Deliberately, Loki scuffed the dust with his foot. Anything to delay entrance into the cave. He spotted traces of footprints, remnants of his retreat from this place a few weeks ago. He discerned the shape of his boots, Konner’s lighter steps, Kim’s bare feet, the tiny prints made by Hestiia, Kim’s wife. In the middle, he barely made out the shuffling smudge made by Taneeo, the village priest. He’d been weak, ill, and sorely abused when they rescued him from violent Hanassa’s clutches.
Then he saw something else. Someone with firm steps and a confident stride had been here. The most recent visitor had worn soft boots—unusual among the local population. Male by the length, breadth, and depth. Those prints were fresh.
“Wait!” Loki called to his brothers. They had already entered the relative coolness of the first chamber.

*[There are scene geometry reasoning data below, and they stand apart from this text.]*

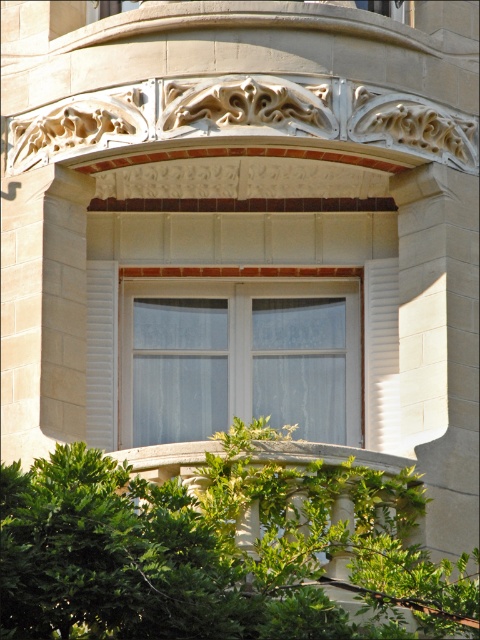
You are standing in front of the building and want to place a small decorative statue exactly at the location where the green leafy bush at lower center is currently positioned. What are the coordinates of the spot where you should place the statue?

The coordinates for the green leafy bush at lower center are at point (214,550), so you should place the statue there.

You are a window cleaner standing at the base of the building. You see the green leafy bush at lower center and the bay window with ornate architectural details. Which object is closer to you?

The green leafy bush at lower center is closer to you since it is at lower center, while the bay window with ornate architectural details is higher up.

Looking at this image, you are a window cleaner with a 1.2 meter wide ladder. You need to clean the green leafy bush at lower center and the white glass window at center. Which object requires a wider ladder to clean its entire width?

The green leafy bush at lower center requires a wider ladder because its width is larger than the white glass window at center.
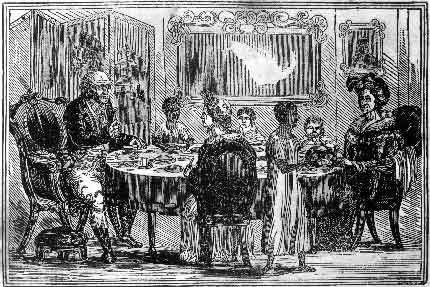
You are a GUI agent. You are given a task and a screenshot of the screen. Output one action in this format:
    pyautogui.click(x=<x>, y=<y>)
    Task: Click on the dressing folding wall
    
    Given the screenshot: What is the action you would take?
    pyautogui.click(x=126, y=63)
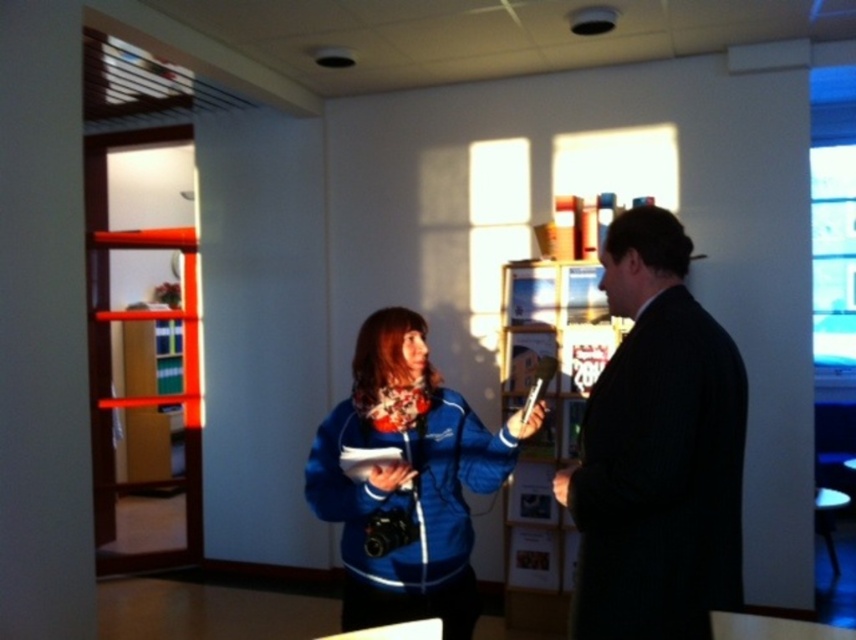
Who is taller, blue fabric jacket at center or dark suit at center?

blue fabric jacket at center

This screenshot has width=856, height=640. What do you see at coordinates (660, 449) in the screenshot?
I see `blue fabric jacket at center` at bounding box center [660, 449].

This screenshot has width=856, height=640. Find the location of `blue fabric jacket at center`. blue fabric jacket at center is located at coordinates (660, 449).

Can you confirm if blue fleece jacket at center is positioned to the left of wooden bookshelf at center?

Indeed, blue fleece jacket at center is positioned on the left side of wooden bookshelf at center.

What do you see at coordinates (406, 481) in the screenshot?
I see `blue fleece jacket at center` at bounding box center [406, 481].

The width and height of the screenshot is (856, 640). What do you see at coordinates (406, 481) in the screenshot? I see `blue fleece jacket at center` at bounding box center [406, 481].

Where is `blue fleece jacket at center`? Image resolution: width=856 pixels, height=640 pixels. blue fleece jacket at center is located at coordinates (406, 481).

Can you confirm if blue fabric jacket at center is thinner than wooden bookshelf at center?

Incorrect, blue fabric jacket at center's width is not less than wooden bookshelf at center's.

Between blue fabric jacket at center and wooden bookshelf at center, which one appears on the right side from the viewer's perspective?

From the viewer's perspective, wooden bookshelf at center appears more on the right side.

Measure the distance between blue fabric jacket at center and camera.

blue fabric jacket at center and camera are 5.09 feet apart from each other.

Identify the location of blue fabric jacket at center. This screenshot has height=640, width=856. (660, 449).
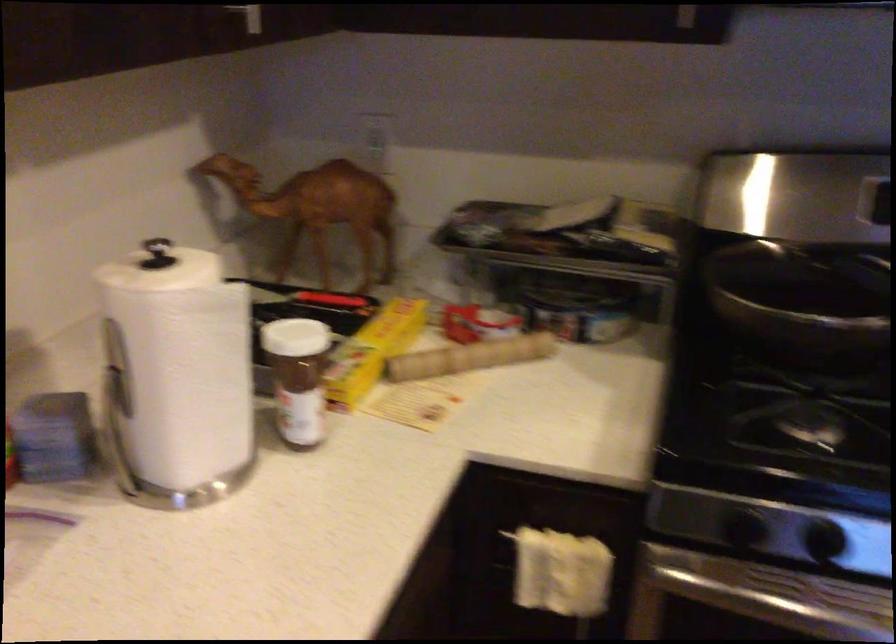
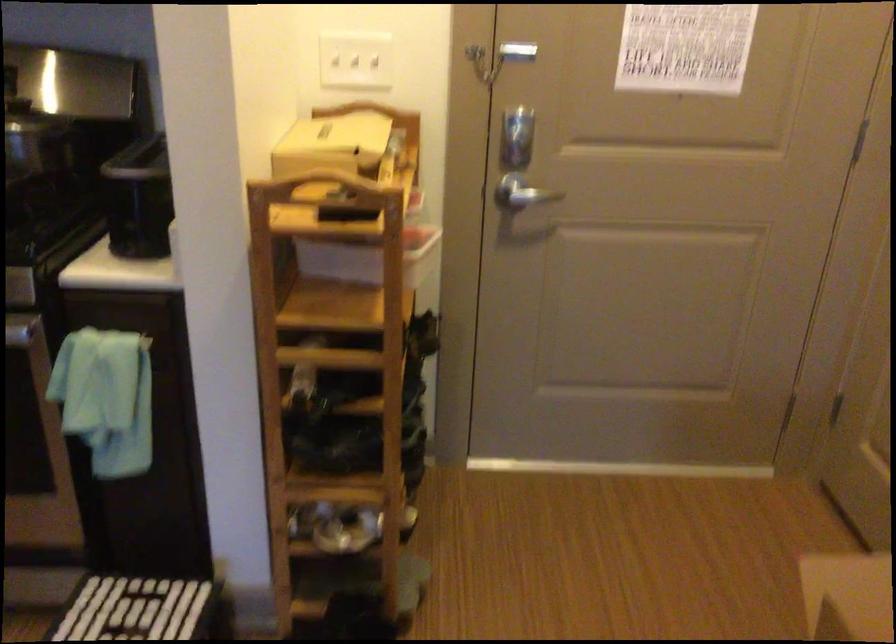
The images are taken continuously from a first-person perspective. In which direction are you moving?

The cameraman walked toward right, backward.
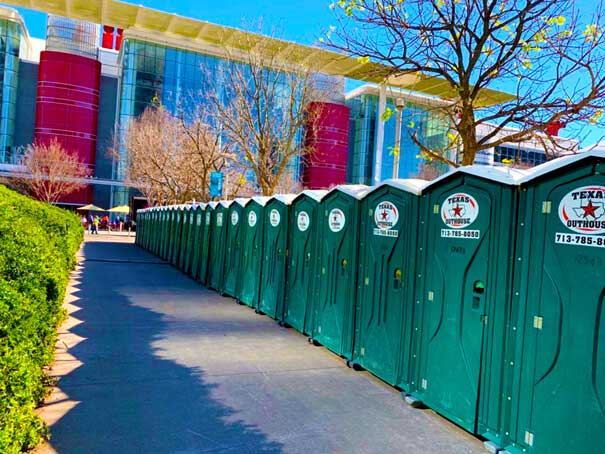
Locate an element on the screen. This screenshot has width=605, height=454. glass windows is located at coordinates (172, 73), (387, 137), (4, 67), (502, 150).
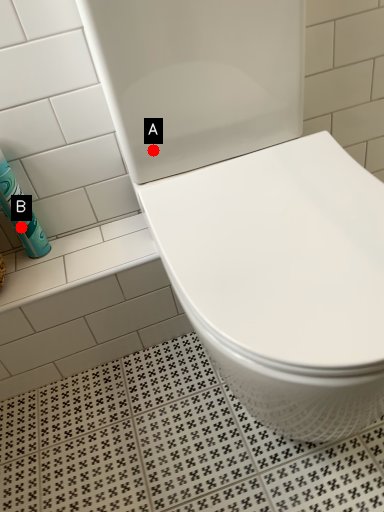
Question: Two points are circled on the image, labeled by A and B beside each circle. Which point is farther from the camera taking this photo?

“What now?” Konner asked impatiently. He swept his illuminator along the walls, creating more shadows than it banished.
“Someone has been here. Recently,” Loki said. He clamped his teeth shut to keep them from chattering.
“Rovers camp here when they travel the pass,” Kim explained.
“Yeah. Rovers.” Loki gulped. He took a swig from his canteen.
His family had given him the nickname of the Norse god known for his adventurous spirit and lack of caution. He was always the first one to wade into a brawl and usually the last man standing. Why did he fear this place so?
Because you took a life within these caverns, his conscience reminded him. That inner voice always sounded just like Mum. Anger began to replace his hesitance. Anger at Mum for her martyr complex and her manipulation of all three of her sons. Anger at himself for listening to her for so many years. Anger at Hanassa for being the bloodthirsty priest of the false god Simurgh. Anger at the dragons who had originally spawned Hanassa and then kicked him out of the nimbus for his lack of honor and his taste for human flesh.
He let the anger propel him forward. He caught up with his brothers and took the lead.
He could not help watching the ground closely for that alien footprint. It danced off to the side, then rejoined the direct route to the lower levels. A few paces farther on it disappeared again. Loki breathed a little easier.
The three brothers wound their way silently through
the maze of caverns into the large room with a natural dais. At the entrance they all paused and held their breath.
Someone had placed a large, high-backed chair made of silver bloodwood in the exact center of the platform. Before it, a massive boulder had been carved and shaped into an altar. Outlines of a dragon dismembering naked humans, male and female, young and old, helpless and in their prime, appeared half finished on all four sides of the stone.
“The chair . . . it looks like a throne,” Loki gulped. He could not stand to look at the grisly altar. He drank deeply from the canteen to keep his stomach under control.
His lover, Cyndi, would love that throne. She looked good in red with her blonde hair and fair skin.
“Who can tolerate sitting on that wood? The sap toxins would burn right through clothing.” Konner squirmed uneasily.
“Hanassa would sit there. I don’t think he’d notice a little thing like discomfort,” Loki said quietly. Cyndi would also find a way to discount or avoid skin rashes and welts. Enhancing her looks was her primary occupation. That and defying her father.
“The dragons dumped Hanassa’s body into the lava core,” Kim reminded them. “He could not have survived. I know it, you know it. The dragons know it.” He slapped his illuminator on his thigh with each statement.
“Maybe the Rovers?” Loki offered. Anything to banish the thought that Hanassa might still live to plague them.
Or his ghost might haunt them. Who else would want to erect and carve that altar? The rock looked untainted. At least it had not yet been consecrated with human blood.
“Maybe Rovers.” Konner sounded as if he did not really buy that explanation. The Coros blamed all misdeeds and bad luck upon the homeless tribes. “We need to get moving and destroy the beacon,” he said. Now he took the lead and marched across the cavern toward the lava tube tunnel that would take them downward, into the bowels of the mountain.